To determine the reasonableness of the fees, plan sponsors should conduct a benchmarking analysis. Retaining an independent advisor to manage the study is preferable to undertaking the project internally. Benefits executives will find it challenging to obtain current, reliable data that can be used to compare the cost of their company’s plan to industry peers. An independent analysis by an advisor with a proven track record will provide plan sponsors an unbiased look at plan costs and confirm that services are fairly priced.
Invite other vendors to bid for your retirement plan
Another potential solution to lowering fees is to put the retirement plan up for bid. Fee compression during the past several years has pushed down the cost of managing company retirement plans.
Not surprisingly, more benefits executives are switching providers because of the need to lower costs, according to Deloitte. In its “2019 Defined Contribution Benchmarking Survey Report” Deloitte found that 25 percent of plan sponsors changed providers to reduce fees, up from seven percent in 2017, marking the first time in the survey’s history that cost, instead of the quality of recordkeeping services, was the number one reason for switching providers.

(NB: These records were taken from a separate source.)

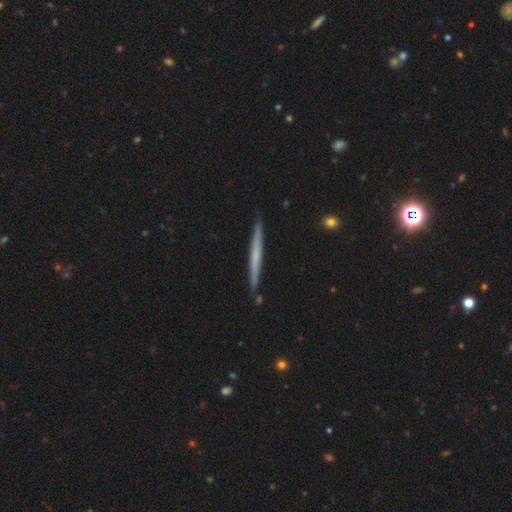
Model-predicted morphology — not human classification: featured or disk 49%, smooth 46%, star or artifact 6%. Down the decision tree: merging — none (89%).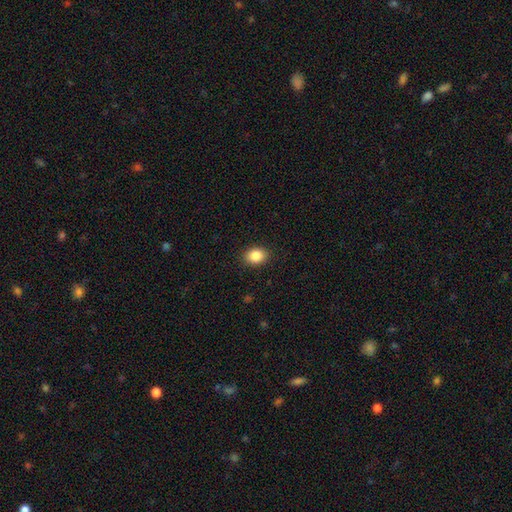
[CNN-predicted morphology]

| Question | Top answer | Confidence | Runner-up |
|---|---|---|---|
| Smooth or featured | smooth | 86% | star or artifact (9%) |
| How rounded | in between | 64% | round (36%) |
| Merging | none | 90% | minor disturbance (7%) |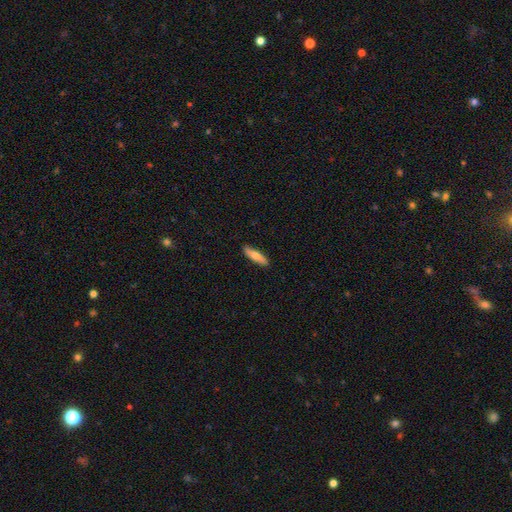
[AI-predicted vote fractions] This is likely a smooth galaxy (70%). How rounded: likely cigar-shaped (73%). Merging: clearly none (88%).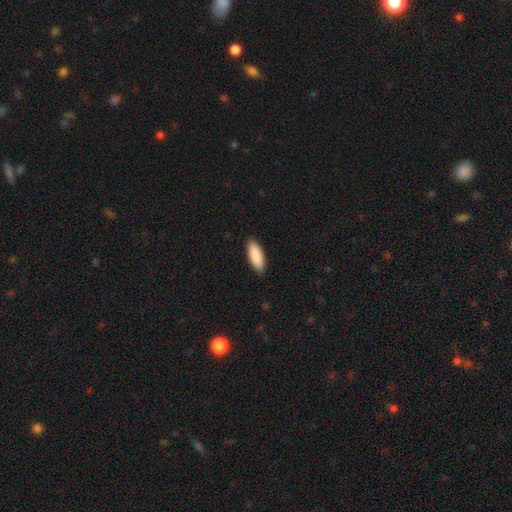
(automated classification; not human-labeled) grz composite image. It shows a smooth galaxy with no disk features (90%) that is in between round and cigar-shaped (73%). Merging: none (89%).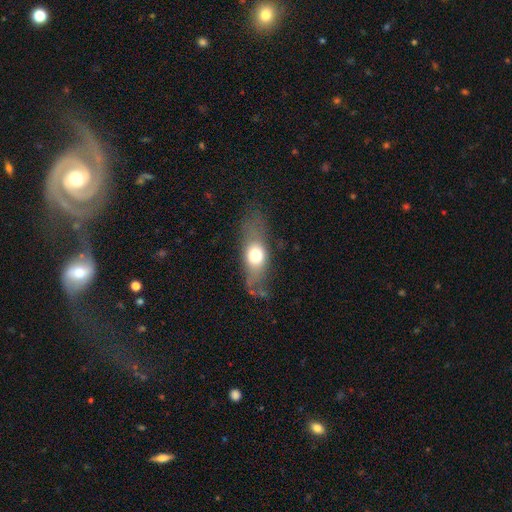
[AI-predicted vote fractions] Smooth or featured? smooth (61%)
How rounded? in between (66%)
Merging? none (59%)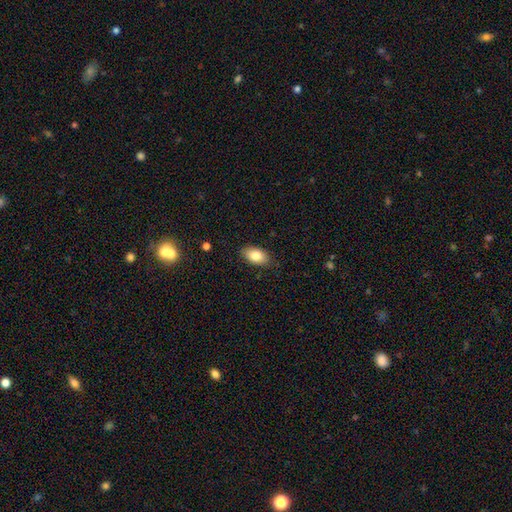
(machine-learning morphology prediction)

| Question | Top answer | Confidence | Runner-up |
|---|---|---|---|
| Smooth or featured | smooth | 83% | featured or disk (9%) |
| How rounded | in between | 92% | round (6%) |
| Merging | none | 82% | minor disturbance (14%) |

In addition to possibly lowering fees, a thorough vendor search may also identify retirement plan advisors who can provide better service, which in turn could help increase employee participation. A new vendor may offer enhanced communication and educational tools to participants that may boost employee engagement. The vendor may also offer a better selection of investments that could over time increase the amount of money employees have available at retirement.
Putting a retirement plan up for bid does not necessarily result in changing service providers. To retain the business, the incumbent advisor will often introduce new services and/or reduce fees. One important note of caution: Beware of service providers who submit bids that seem too good to be true. More often than not, the initial low fees are replaced with much higher charges after a few years of service.
Fee benchmarking and putting your plan up for bid once every three-to-five years are considered best practices for managing your company retirement plan. The extensive data collected through a vendor search process and benchmarking study provides plan sponsors with a better picture of plan costs and services. Armed with this intelligence, benefits executives are in a better position to negotiate lower prices (and improved services) to sustain employer contributions to the company retirement plan and help employees save for later in life.